Microbiota depletion by antibiotics abrogated the inflammation induced by WD: (a) Experimental schema; (b) Shannon diversity index; (c) PCoA plot shows unweighted unifrac distance of fecal microbiota after 16S sequencing; (d) Relative mRNA level of inflammatory signaling genes in brain (CD, n = 6; WD, n = 6; WD with ABX, n = 4); (e) Western blot of inflammation signaling-related proteins in the brain of all experimental groups; (f) Serum cholesterol level and relative mRNA level of bile acid signaling genes in the brain of all experimental groups; (g) Relative mRNA level of bile acid receptor signaling genes in the brain.
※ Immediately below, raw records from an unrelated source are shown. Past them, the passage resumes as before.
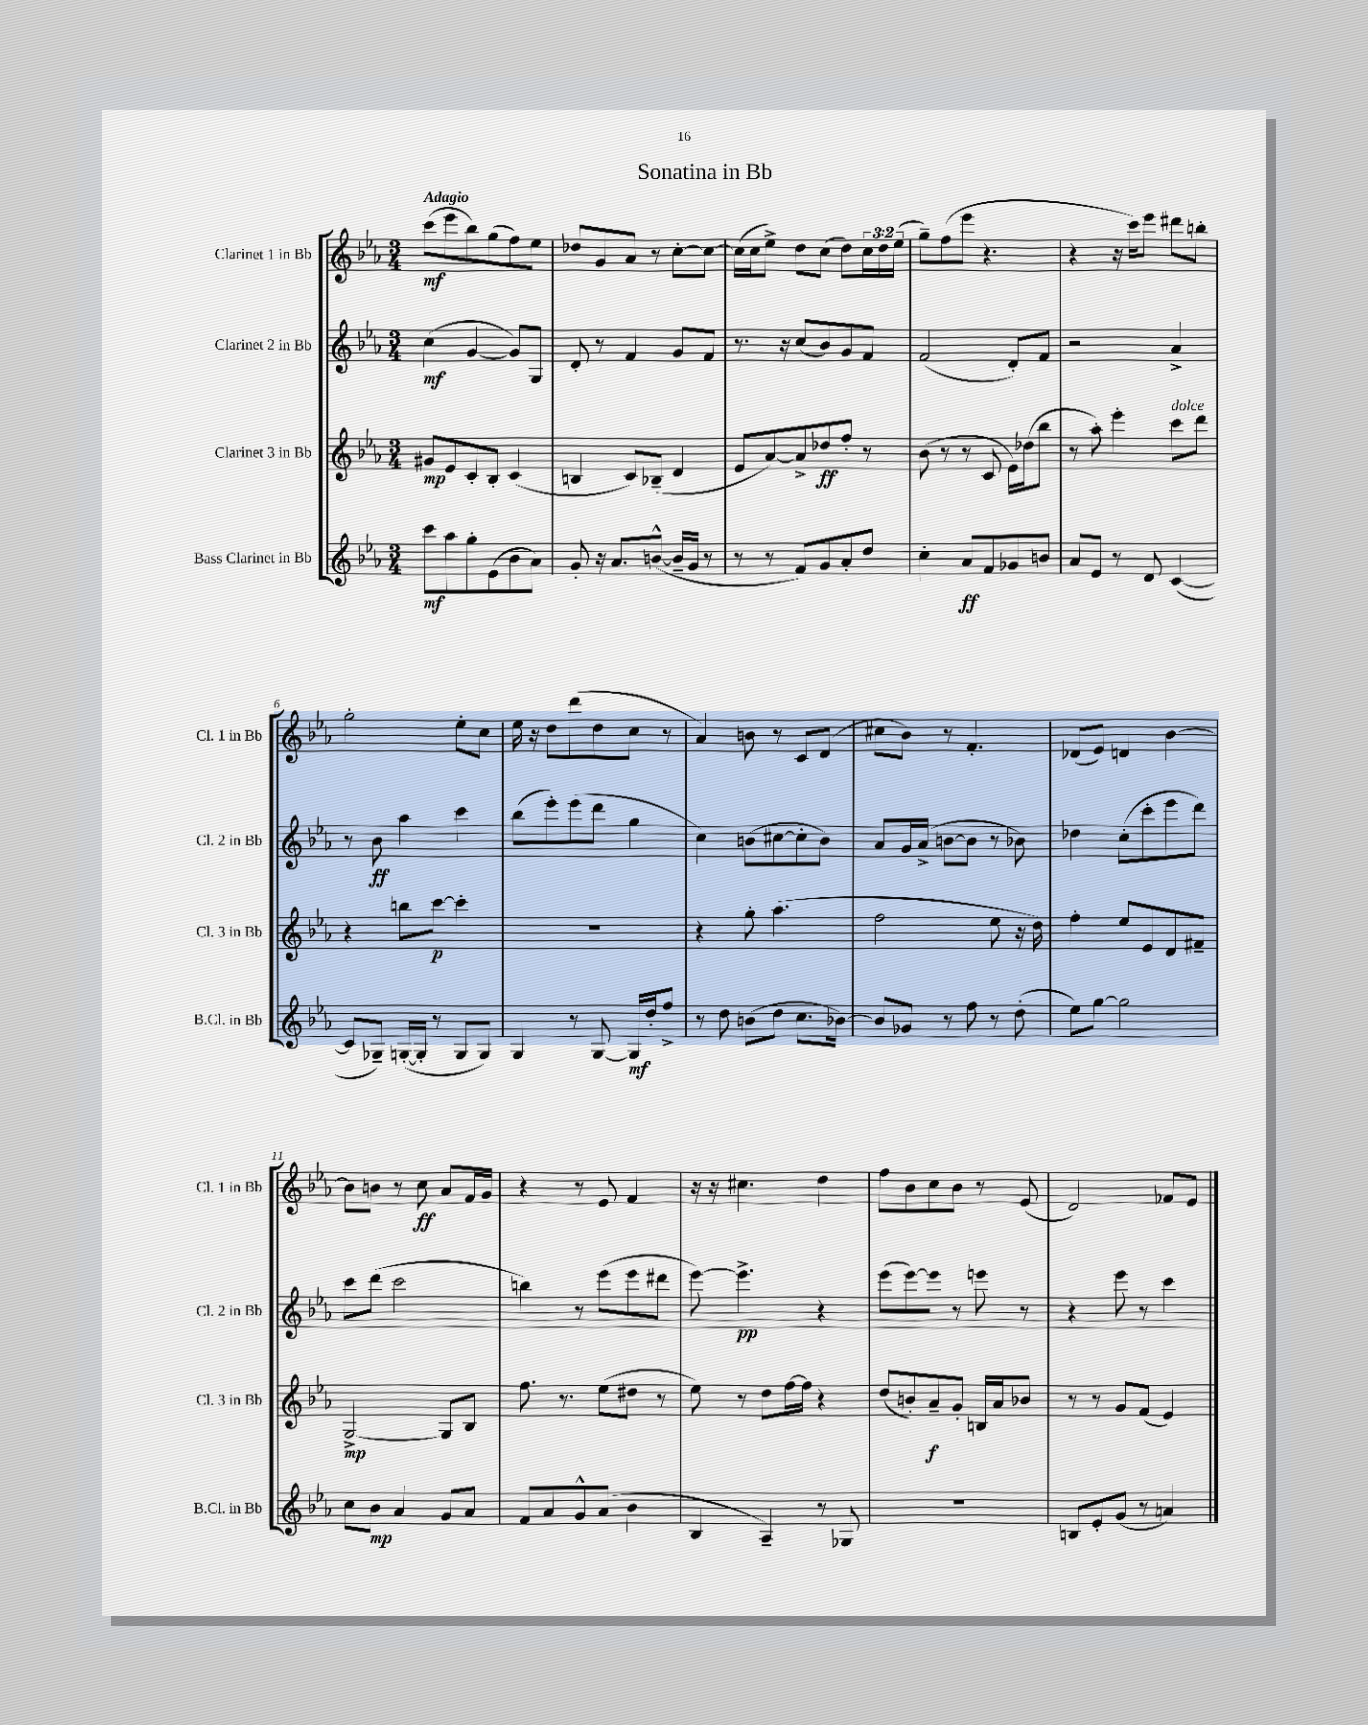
\header { title = "Sonatina in Bb" }
<<
\new StaffGroup <<
\new Staff = "s0" \with { instrumentName = "Clarinet 1 in Bb" shortInstrumentName = "Cl. 1 in Bb" } {
    \clef treble \key ees \major \numericTimeSignature \time 3/4 \override Staff.TupletNumber.text = #tuplet-number::calc-fraction-text \tempo "Adagio"
    c'''8\mf( ees'''8 bes''8) g''8( f''8) ees''8 |
    des''8 g'8 aes'8 r8 c''8~-. c''8~ |
    c''16( c''16 ees''8->) d''8 c''8( d''8) \tuplet 3/2 { c''16 d''16 ees''16( } |
    g''8--) f''8( ees'''8 r4. |
    r4 r16 c'''16) ees'''8 dis'''8 b''8-. |
    g''2-. ees''8-. c''8 |
    ees''16 r16 d''8 d'''8( d''8 c''8 r8 |
    aes'4) b'8 r8 c'8 d'8( |
    cis''8 bes'8) r8 f'4.-. |
    des'8( ees'8) d'4 bes'4~ |
    bes'8 b'8 r8 c''8\ff aes'8 f'16 g'16 |
    r4 r8 ees'8 f'4 |
    r16 r16 cis''4. d''4 |
    f''8 bes'8 c''8 bes'8 r8 ees'8( |
    d'2) fes'8 ees'8 \bar "|." |
}
\new Staff = "s1" \with { instrumentName = "Clarinet 2 in Bb" shortInstrumentName = "Cl. 2 in Bb" } {
    \clef treble \key ees \major \numericTimeSignature \time 3/4
    c''4\mf( g'4~ g'8) g8 |
    d'8-. r8 f'4 g'8 f'8 |
    r8. r16 c''8( bes'8) g'8 f'8 |
    f'2( d'8-.) f'8 |
    r2 aes'4-> |
    r8 bes'8\ff aes''4 c'''4 |
    bes''8( ees'''8-.) ees'''8( d'''8 g''4 |
    c''4) b'8( cis''8~ cis''8-. b'8) |
    aes'8 g'16 aes'16->( b'8~ b'8 r8 bes'8) |
    des''4 c''8-.( c'''8-. ees'''8 d'''8) |
    c'''8 d'''8( c'''2 |
    b''4) r8 ees'''8( ees'''8 dis'''8 |
    ees'''8~) ees'''4.->\pp r4 |
    ees'''8( ees'''8~) ees'''8 r8 e'''8 r8 |
    r4 ees'''8 r8 c'''4 \bar "|." |
}
\new Staff = "s2" \with { instrumentName = "Clarinet 3 in Bb" shortInstrumentName = "Cl. 3 in Bb" } {
    \clef treble \key ees \major \numericTimeSignature \time 3/4
    gis'8\mp ees'8 c'8-. bes8-. c'4( |
    b4 c'8) bes8--( d'4 |
    ees'8 aes'8~) aes'8-> des''8\ff f''8-. r8 |
    bes'8( r8 r8 c'8 ees'16) des''16( bes''8 |
    r8 aes''8-.) ees'''4-. c'''8^\markup { \italic "dolce" } d'''8 |
    r4 b''8 c'''8~\p c'''4-. |
    R2. |
    r4 g''8-. aes''4.( |
    f''2 ees''8 r16 d''16) |
    f''4-. ees''8 ees'8 d'8 fis'8-- |
    g2~->\mp g8 bes8 |
    f''8. r8. ees''8( dis''8 r8 |
    ees''8) r8 d''8 f''16~ f''16 r4 |
    d''8( b'8-.) aes'8--\f g'8-. b16 aes'16 bes'8 |
    r8 r8 g'8 f'8( ees'4) \bar "|." |
}
\new Staff = "s3" \with { instrumentName = "Bass Clarinet in Bb" shortInstrumentName = "B.Cl. in Bb" } {
    \clef treble \key ees \major \numericTimeSignature \time 3/4
    c'''8\mf aes''8 g''8-. ees'8( bes'8 aes'8) |
    g'8-. r16 aes'8. b'8~-^( b'16-- g'16 r8 |
    r8 r8 f'8) g'8 aes'8-. d''8 |
    c''4-. aes'8\ff f'8 ges'8 b'8 |
    aes'8 ees'8 r8 d'8 c'4~( |
    c'8 ges8--) g16~-.( g16-. r8 g8 g8) |
    g4 r8 g8~ g16\mf d''16-. f''8-> |
    r8 d''8 b'8( d''8 c''8. bes'16~) |
    bes'8 ges'8 r8 f''8 r8 d''8-.( |
    ees''8) g''8~ g''2 |
    c''8 bes'8\mp aes'4 g'8 aes'8 |
    f'8 aes'8 g'8-^ aes'8( bes'4 |
    bes4 aes4--) r8 ges8 |
    R2. |
    b8 ees'8-. g'8( r8 a'4) \bar "|." |
}
>>
>>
Data are expressed as mean ± SD. * p < 0.05, ** p < 0.01, *** p < 0.001, CD-fed compared with WD-fed mice, WD-fed mice compared with ABX (cocktail of ampicillin, neomycin, vancomycin, and metronidazole) treated mice.

Figure 6

Probiotic B. infantis improved bile acid receptor signaling in the brain reduced by WD: (a) Bile acid signaling genes of CD (n = 6), WD (n = 6), and WD fed with B. infantis (n = 4) in mouse brains at the mRNA level; (b) The protein level of G-protein coupled bile acid receptor 1 (Gpbar1) in the brain; (c) Secondary to primary BA ratio, conjugated to unconjugated BA ratio, and serum bile acid level of CD, WD, and WD fed with B. infantis mice. Data are expressed as means ± SD. One-Way ANOVA multiple comparisons Tukey t-test, * p < 0.05, ** p < 0.01, *** p < 0.001. CD-fed mice compared with WD-fed mice and WD-fed mice compared with B. infantis treated mice.

Figure 7

Effect of bile acid depletion by cholestyramine on brain inflammation and bile acid receptor signaling: (a) Experimental schema; (b) Relative mRNA level of inflammatory signaling genes in the brain (CD, n = 6; WD, n = 6; WD + cholestyramine n = 4); (c) Relative mRNA level of bile acid receptor signaling genes in the brain of all experimental groups. Data are expressed as mean ± SD. * p < 0.05, ** p < 0.01, *** p < 0.001, CD-fed compared with WD-fed mice, WD-fed mice compared with cholestyramine treated mice.